All crimes are not alike, nor are all criminals.

I grew up during the era of Joel Rifkin, the notorious New York serial killer who brutally murdered 17 women.

It was 25 years agothat Rifkin, then 34 years old, confessed to his crimes after a routine traffic stop in June 1993.

The smell of a decaying body in Rifkin’s truck gave the police officers pause. Soon enough, Rifkin told authorities the horrific details: he preyed on women, and would have sex with them before strangling them and dumping their bodies.

Body parts were dumped in waterways, in woods, in oil drums — even kept at his mother’s house. To this day, Rifkin, 59, remains one of New York’s most lethal criminals.

Cases like Rifkin’s have stuck with me, leaving me to question how such a thing could occur. What makes someone who looks and acts like the rest of us most of the time, suddenly turn into a monster?

That’s the question I’m asking in my new HLN Original Series, “Inside Evil,”which seeks to expose the nature of the dangerous mind.

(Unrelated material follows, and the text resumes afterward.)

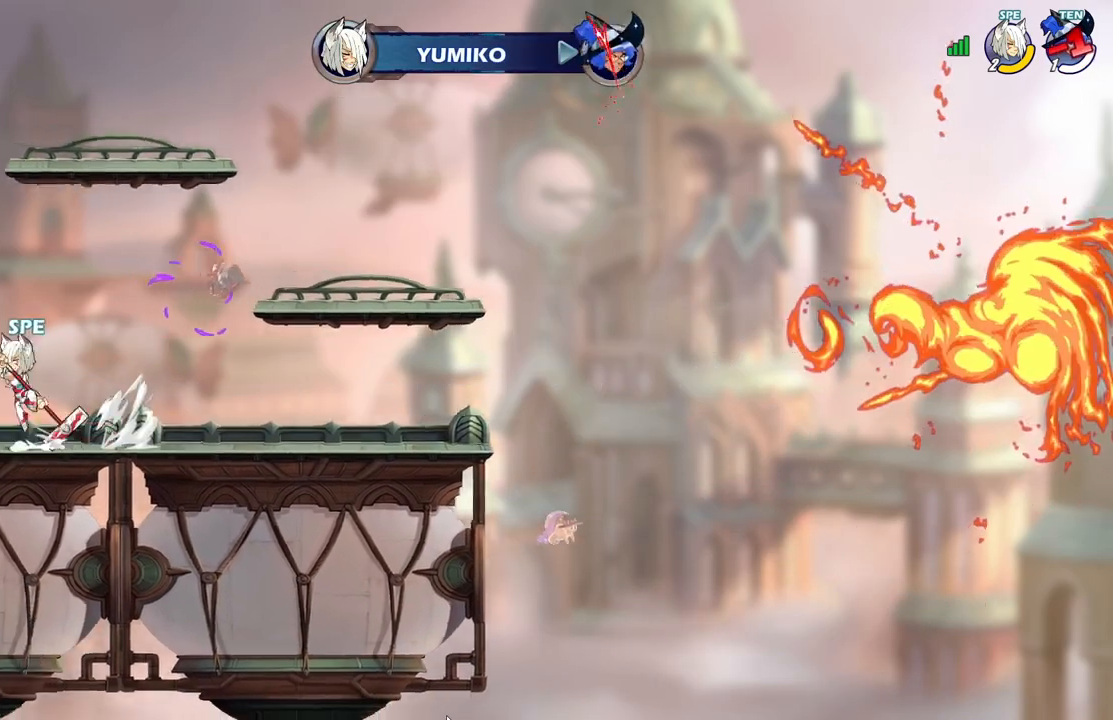
{"dt_ms": 500, "buttons": ["Y", "DPAD_RIGHT"], "events": [[50, "DPAD_LEFT", "up"], [67, "DPAD_UP", "down"], [83, "DPAD_UP", "up"], [117, "A", "up"], [117, "DPAD_RIGHT", "down"], [167, "A", "down"], [300, "A", "up"], [317, "L2", "down"], [383, "Y", "down"], [417, "L2", "up"]]}
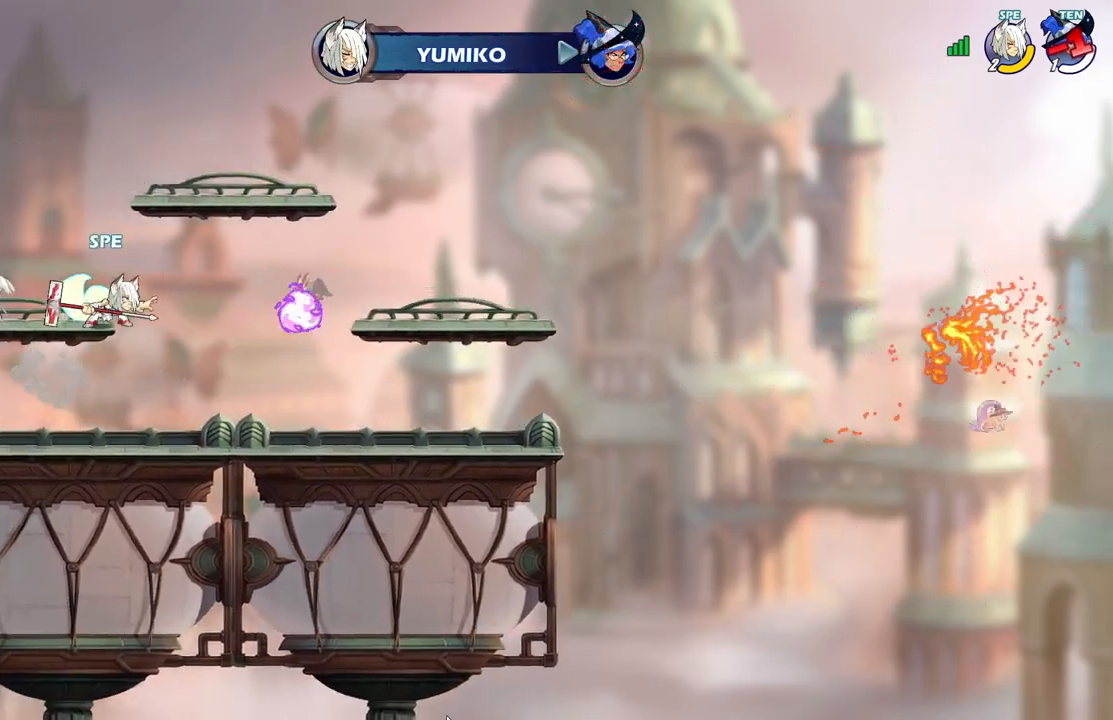
{"dt_ms": 500, "buttons": ["Y"], "events": [[133, "Y", "up"], [167, "DPAD_RIGHT", "up"], [233, "Y", "down"], [350, "Y", "up"], [450, "Y", "down"]]}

Serial killers like Rifkin are a unique breed of perverse amorality: they often don’t process and feel like normal people. Their rationales for action often miss basic human considerations, and yet they are able to function without detection in most facets of life.

This duality is at the core of what “Inside Evil” explores — and it’s a dichotomy that forensic psychologists have examined for years.

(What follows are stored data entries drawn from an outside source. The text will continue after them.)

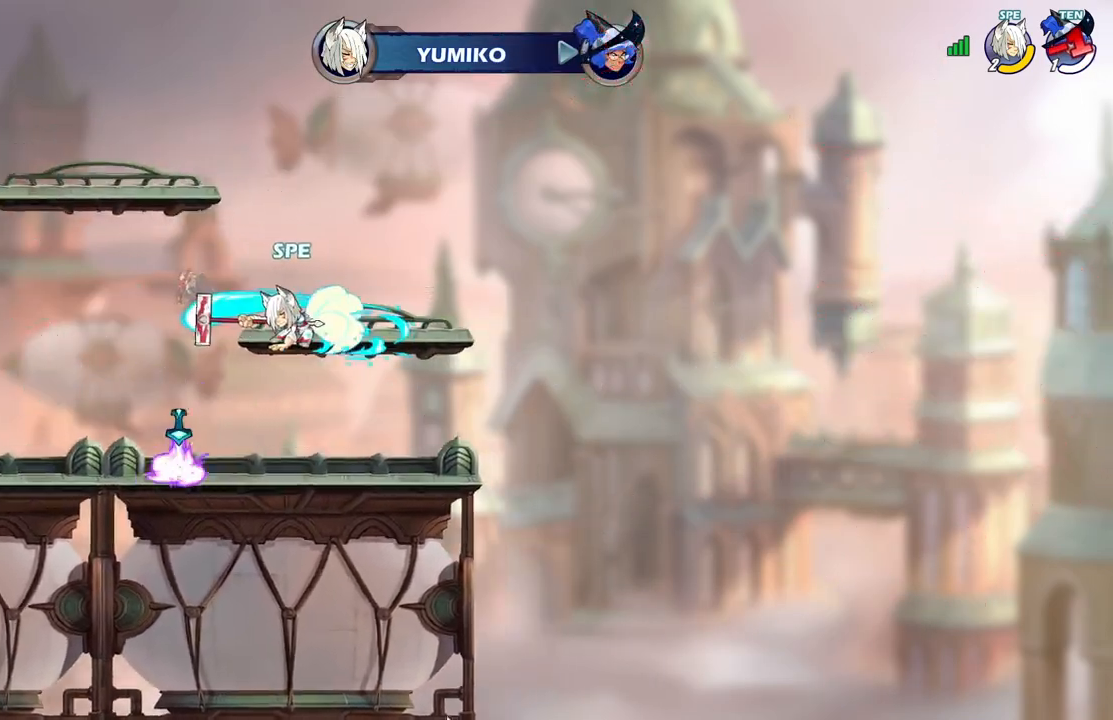
{"dt_ms": 500, "buttons": ["DPAD_LEFT"], "events": [[67, "Y", "up"], [350, "DPAD_LEFT", "down"]]}
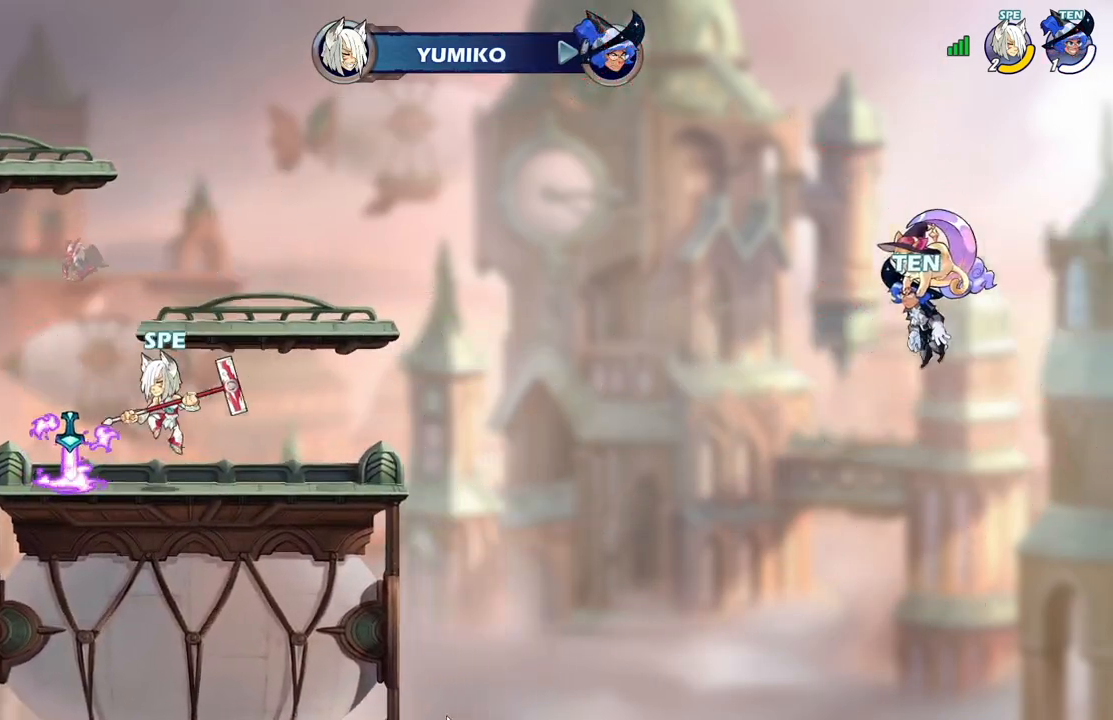
{"dt_ms": 500, "buttons": [], "events": [[250, "DPAD_UP", "down"], [267, "DPAD_LEFT", "up"], [267, "R1", "down"], [317, "R1", "up"], [433, "DPAD_UP", "up"]]}
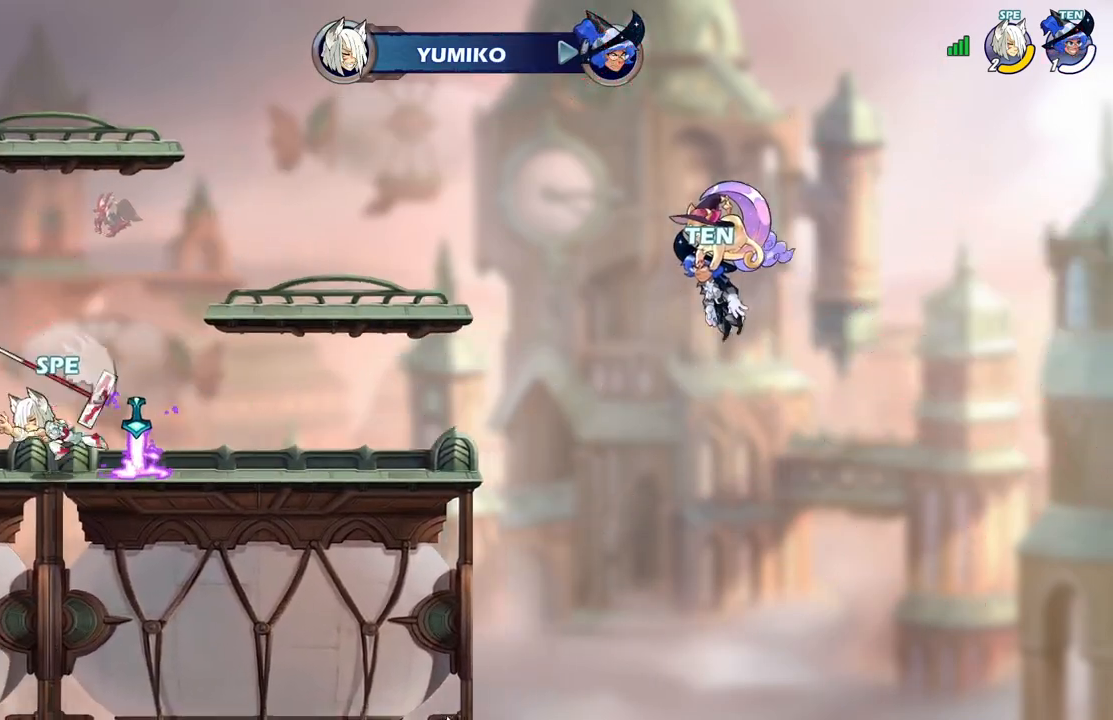
{"dt_ms": 500, "buttons": ["DPAD_LEFT"], "events": [[300, "DPAD_LEFT", "down"]]}
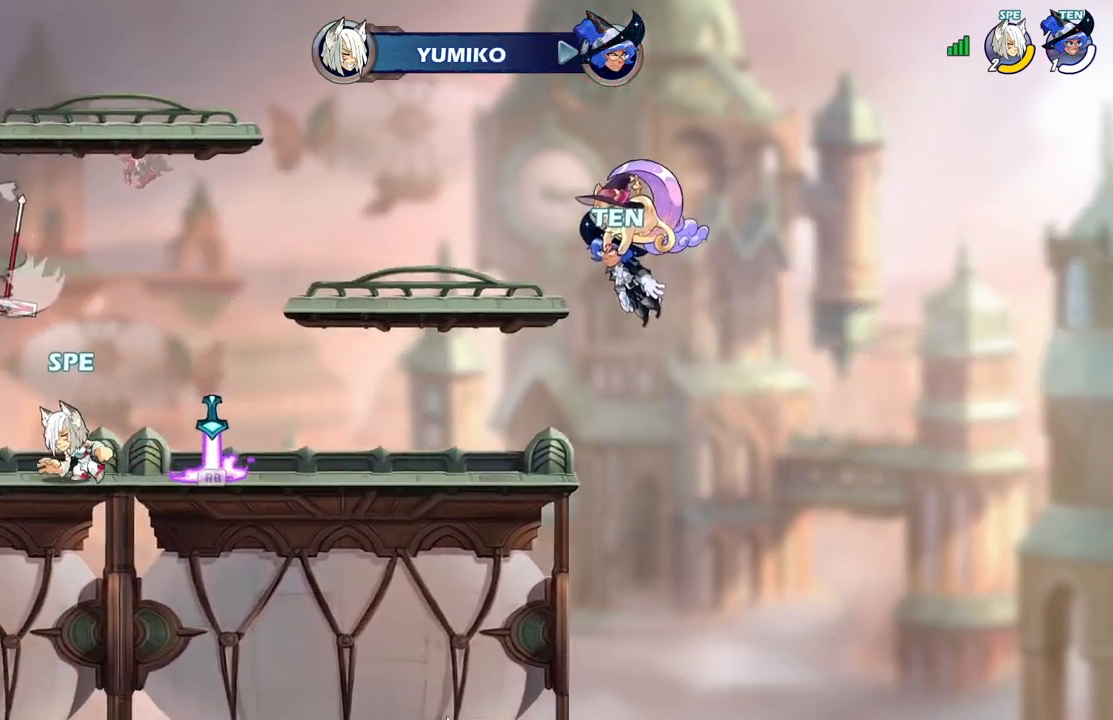
{"dt_ms": 500, "buttons": ["DPAD_RIGHT"], "events": [[67, "DPAD_LEFT", "up"], [67, "DPAD_UP", "down"], [100, "DPAD_UP", "up"], [183, "DPAD_UP", "down"], [233, "DPAD_LEFT", "down"], [233, "DPAD_UP", "up"], [317, "DPAD_UP", "down"], [350, "DPAD_LEFT", "up"], [350, "R1", "down"], [383, "DPAD_RIGHT", "down"], [383, "DPAD_UP", "up"], [433, "R1", "up"]]}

One question that often comes up when talking about criminality of this level is the nature vs. nurture debate: is it in the criminal’s nature to behave this way, or did something happen in their environment to cause this behavior?

From my work on the series, I believe the answer is almost always both. How you’re raised or not raised, what life situation stressors you find yourself in — these are fundamental in the shaping of a person.

However, there are also innate characteristics that can make someone uniquely vulnerable or invulnerable; extreme family traits or circumstances that explain the deviance.

Ultimately, I think nurture can trigger what is in your nature.

In the case of Rifkin — who, as a serial strangler, employed a uniquely violent way to kill — he actually doesn’t understand why he does what he does. I sat inches away from him, interviewing him to try to get a glimpse into the way his mind works — and in the end, he didn’t know what compelled him to behave this way. When someone doesn’t know why they do horrible and deliberate acts — that’s scary.

Because criminals often ignore how their actions affect others, it was important that “Inside Evil” not focus only on perpetrators of violence, but also the survivors.

Through their stories we not only see the wrong that was done, but also true heroism and perseverance that would crush most of us.

The biggest lesson I learned during the making of “Inside Evil” is just because somebody looks and acts like you most of the time, does not mean they are like you.

There is evil in this world — and it is of our own making. The scariest part is that sometimes people don’t even know that someone in their midst, who may even be a friend or a lover or a partner, is a monster.